Motivated quarterback Roethlisberger fights to prop up Steelers
The Steelers know all about Ben Roethlisberger, the Super Bowl version. Big-play Ben. No-play-is-truly-over Ben. Ben in the no-huddle offense, calling his own plays, seemingly making everything around him work.
But this is below-.500 Ben, and it's obvious he hates it. For the first time in his 10-year career, Roethlisberger figures to end a season as a loser.
As his former coach, Bill Cowher, said: “He is a competitor. Put him in the fourth quarter, and I will take that quarterback over anybody in the league.”
The trouble is the Steelers (5-8) were a play or two away from winning in the fourth quarter five times this season, and they won only once. Over the past two seasons, that record is 2-9. As a starter, Roethlisberger is 12-14 since last season.
“They're just one play away,” Bengals coach Marvin Lewis said Wednesday, succinctly summing up the Steelers' season.
Their record, and all those close losses, are troubling Roethlisberger, who was terse and grouchy while talking Wednesday with reporters. The Steelers must win their final three just to get to .500. Two losses would leave them at 6-10, a record Roethlisberger never thought he would see.
“I'm motivated to win,” he said of the game Sunday against the Bengals (9-4). “I assume you'd have to ask everyone else in here what their motivation is … but I'm motivated to play as hard as I can.”
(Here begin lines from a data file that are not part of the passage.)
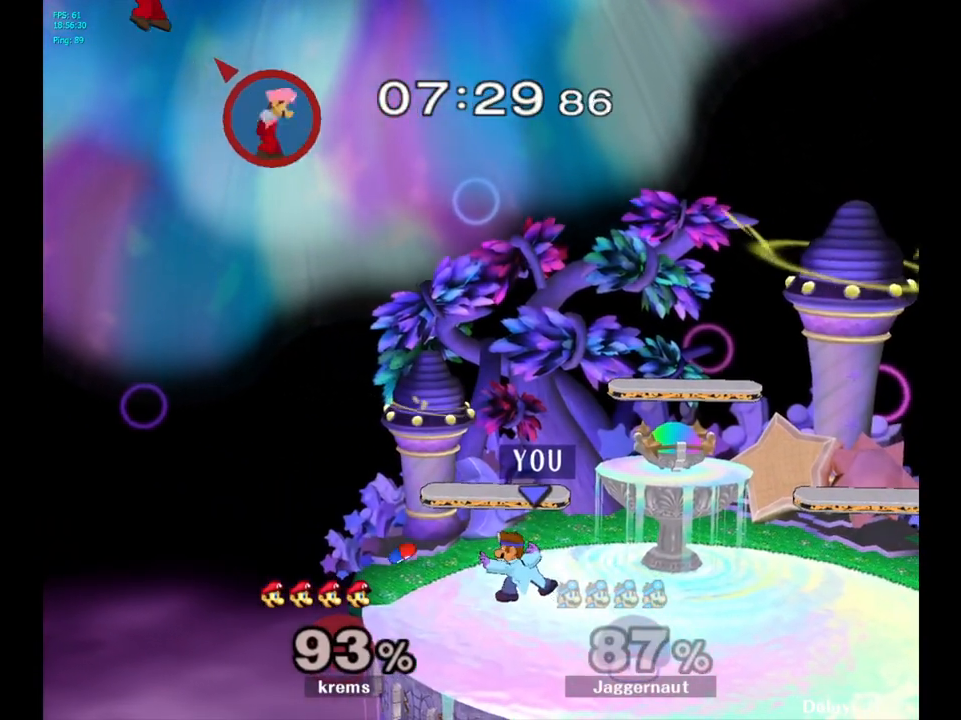
{"buttons": [], "left_stick": "center", "right_stick": "center", "events": [[217, "B", "down"], [300, "B", "up"], [417, "B", "down"], [483, "B", "up"]]}
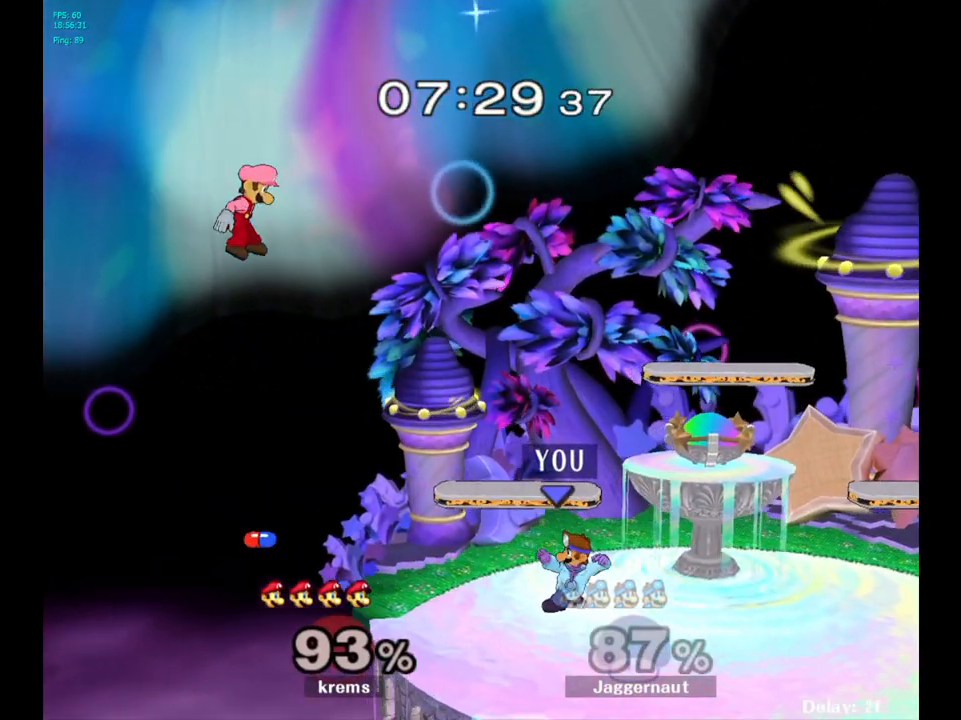
{"buttons": [], "left_stick": "center", "right_stick": "center", "events": []}
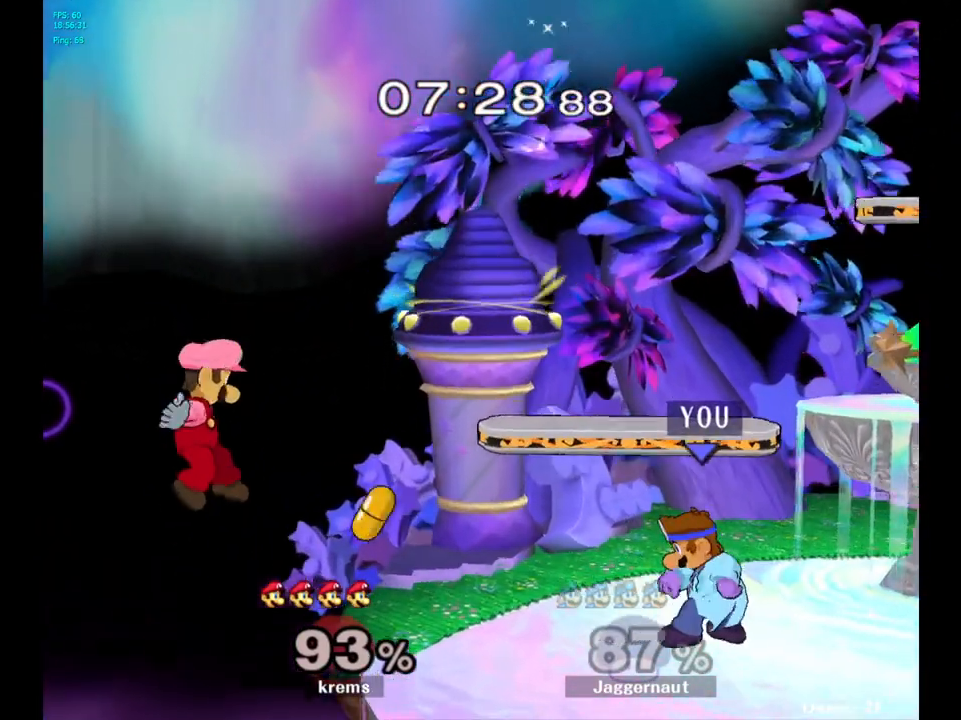
{"buttons": [], "left_stick": "center", "right_stick": "center", "events": []}
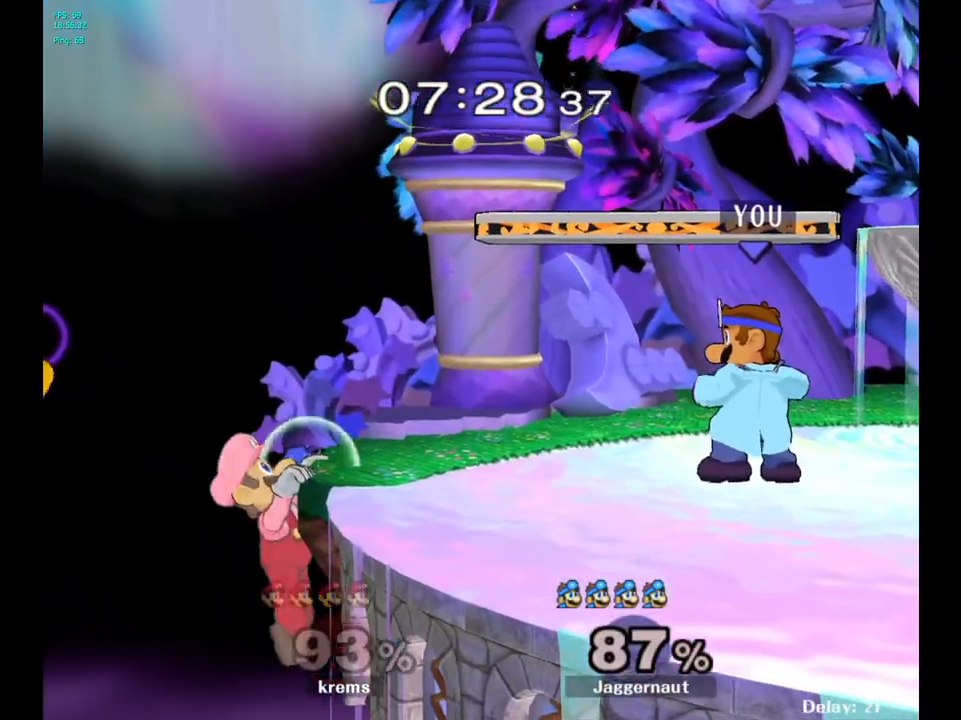
{"buttons": [], "left_stick": "center", "right_stick": "center", "events": []}
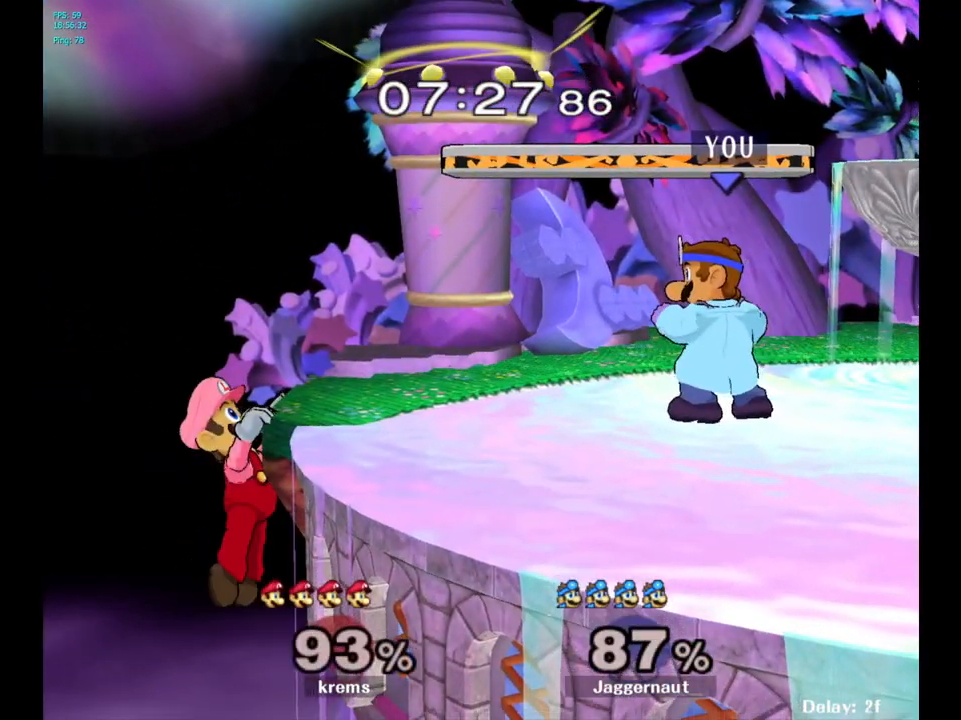
{"buttons": [], "left_stick": "left", "right_stick": "center", "events": [[383, "left_stick", "left"]]}
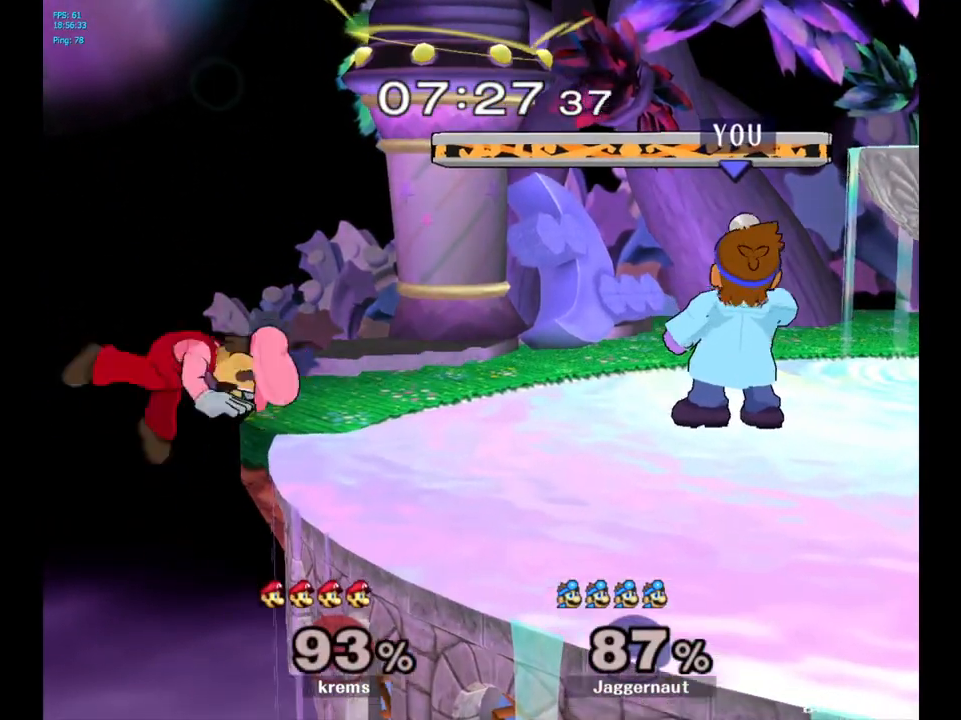
{"buttons": [], "left_stick": "left", "right_stick": "center", "events": [[167, "A", "down"], [300, "A", "up"]]}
Even amid the losing and never-ending suggestions he doesn't get along with offensive coordinator Todd Haley, Roethlisberger might be having his best season.
“The numbers speak for themselves,” he said. “I think we're getting better every week. … Sacks have gone down. Turnovers have gone down. Points have gone up.”
He is on pace for the most passing yards and completions and second-most touchdown passes of his career. In his past four games, he has 11 touchdown passes and no interceptions. He is the only player on offense to play every snap, and he could play in all 16 regular-season games for only the second time.
“He's been razor sharp, making sure the young guys know what's at stake, being a general and making sure every man to a man is on the job,” receiver Antonio Brown said. “He's been playing razor football.”
When veterans such as Hines Ward, Aaron Smith and James Farrior patrolled the locker room, Roethlisberger's attempts to show leadership often gained little to no traction. As Brown said, “There were a lot of older guys with the leadership.”
But with so many younger players on the team, Roethlisberger — now 31, secure in his role and a husband and father — appears to be getting his message across.
“But now I think he's doing a great job of taking the younger guys under his wing and showing the guys how it's supposed to be done,” Brown said. “(He's) being fluid and communicating with the offense and keeping everybody in tune with what's going on. That's the type of thing we're going to need from him.”
Especially if losing-record Ben is to become Super Bowl Ben again.